(Stored data entries)
>>>>

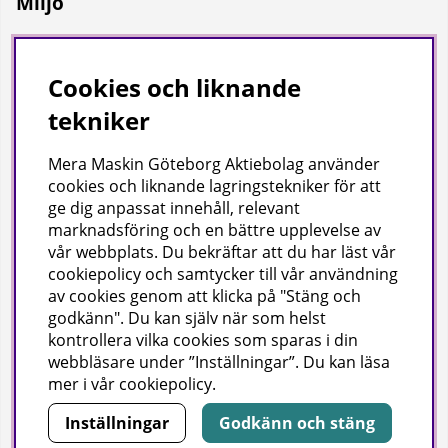
Miljö
Vi på Mera Maskin är miljödiplomerade enligt svensk
miljöbas och ISO Certifierade enligt ISO 9001.
Cookies och liknande
tekniker
Mera Maskin Göteborg Aktiebolag
använder
cookies och liknande lagringstekniker för att
ge dig anpassat innehåll, relevant
marknadsföring och en bättre upplevelse av
vår webbplats. Du bekräftar att du har läst vår
Copyright
cookiepolicy och samtycker till vår användning
av cookies genom att klicka på "Stäng och
© 2024 Mera Maskin Göteborg Aktiebolag (publ).
godkänn". Du kan själv när som helst
kontrollera vilka cookies som sparas i din
webbläsare under ”Inställningar”. Du kan läsa
mer i vår
cookiepolicy
.
Inställningar
Godkänn och stäng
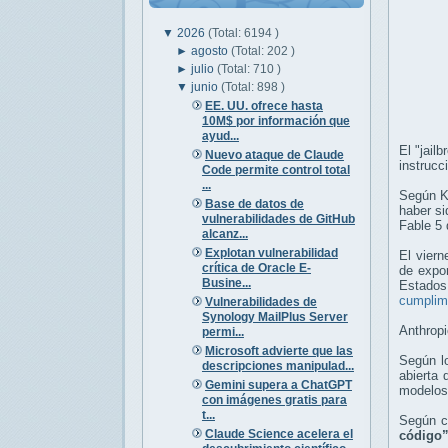
▼
2026
(Total: 6194 )
►
agosto
(Total: 202 )
►
julio
(Total: 710 )
▼
junio
(Total: 898 )
EE. UU. ofrece hasta
10M$ por información que
ayud...
El "jail
Nuevo ataque de Claude
instrucc
Code permite control total
...
Según Ka
Base de datos de
haber si
vulnerabilidades de GitHub
Fable 5 
alcanz...
Explotan vulnerabilidad
El viern
crítica de Oracle E-
de expor
Busine...
Estado
cumplim
Vulnerabilidades de
Synology MailPlus Server
Anthropi
permi...
Microsoft advierte que las
Según l
descripciones manipulad...
abierta
Gemini supera a ChatGPT
modelos 
con imágenes gratis para
t...
Según c
Claude Science acelera el
código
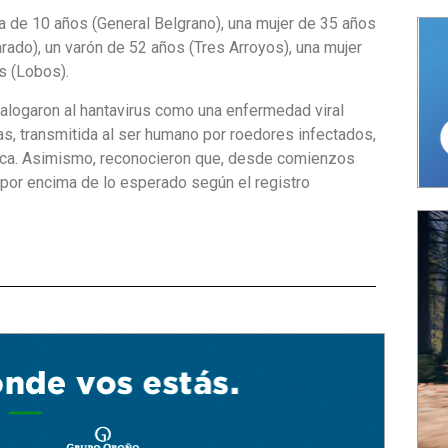
ña de 10 años (General Belgrano), una mujer de 35 años
arado), un varón de 52 años (Tres Arroyos), una mujer
s (Lobos).
alogaron al hantavirus como una enfermedad viral
as, transmitida al ser humano por roedores infectados,
rica. Asimismo, reconocieron que, desde comienzos
por encima de lo esperado según el registro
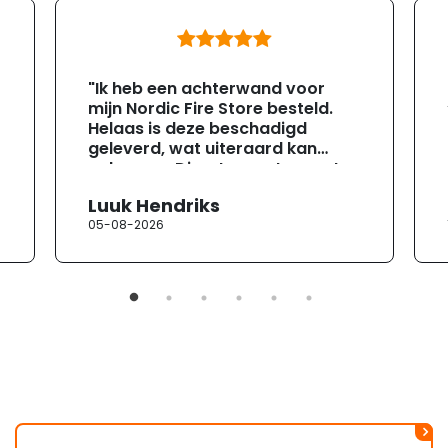
"Ik heb een achterwand voor
mijn Nordic Fire Store besteld.
Helaas is deze beschadigd
geleverd, wat uiteraard kan
gebeuren. Direct na ontvangst
heb ik contact opgenomen met
Luuk Hendriks
de klantenservice. Helaas
05-08-2026
verloopt de communicatie erg
moeizaam; tussen de e-
mailwisselingen zit telkens
ongeveer een week. Hierdoor
duurt de afhandeling onnodig
lang. Ik hoop dat dit spoedig
wordt opgelost en dat ik op
korte termijn een nieuwe,
onbeschadigde achterwand
mag ontvangen."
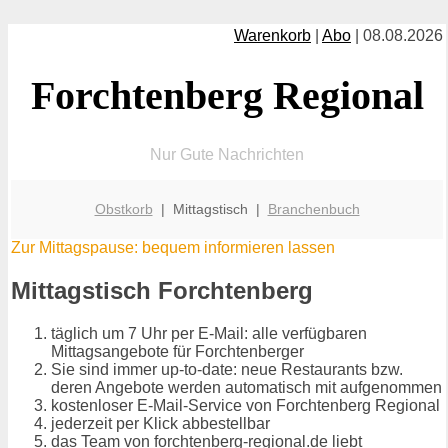
Warenkorb
|
Abo
| 08.08.2026
Forchtenberg Regional
Nur Gute Nachrichten
Obstkorb
| Mittagstisch |
Branchenbuch
Zur Mittagspause: bequem informieren lassen
Mittagstisch Forchtenberg
täglich um 7 Uhr per E-Mail: alle verfügbaren
Mittagsangebote für Forchtenberger
Sie sind immer up-to-date: neue Restaurants bzw.
deren Angebote werden automatisch mit aufgenommen
kostenloser E-Mail-Service von Forchtenberg Regional
jederzeit per Klick abbestellbar
das Team von forchtenberg-regional.de liebt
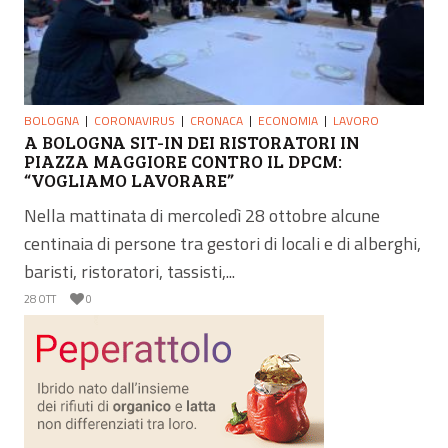
BOLOGNA
CORONAVIRUS
CRONACA
ECONOMIA
LAVORO
A BOLOGNA SIT-IN DEI RISTORATORI IN
PIAZZA MAGGIORE CONTRO IL DPCM:
“VOGLIAMO LAVORARE”
Nella mattinata di mercoledì 28 ottobre alcune
centinaia di persone tra gestori di locali e di alberghi,
baristi, ristoratori, tassisti,...
28 OTT
0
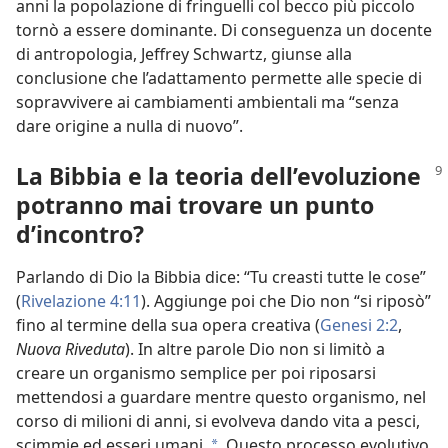
anni la popolazione di fringuelli col becco più piccolo
tornò a essere dominante. Di conseguenza un docente
di antropologia, Jeffrey Schwartz, giunse alla
conclusione che l’adattamento permette alle specie di
sopravvivere ai cambiamenti ambientali ma “senza
dare origine a nulla di nuovo”.
La Bibbia e la teoria dell’evoluzione
potranno mai trovare un punto
d’incontro?
Parlando di Dio la Bibbia dice: “Tu creasti tutte le cose”
(
Rivelazione 4:11
). Aggiunge poi che Dio non “si riposò”
fino al termine della sua opera creativa (
Genesi 2:2
,
Nuova Riveduta
). In altre parole Dio non si limitò a
creare un organismo semplice per poi riposarsi
mettendosi a guardare mentre questo organismo, nel
corso di milioni di anni, si evolveva dando vita a pesci,
scimmie ed esseri umani.
Questo processo evolutivo
*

<<<<

(What is being asked):
The answer must be every line of the records that holds the string "alle".

(Answer to this problem):
täglich um 7 Uhr per E-Mail: alle verfügbaren
conclusione che l’adattamento permette alle specie di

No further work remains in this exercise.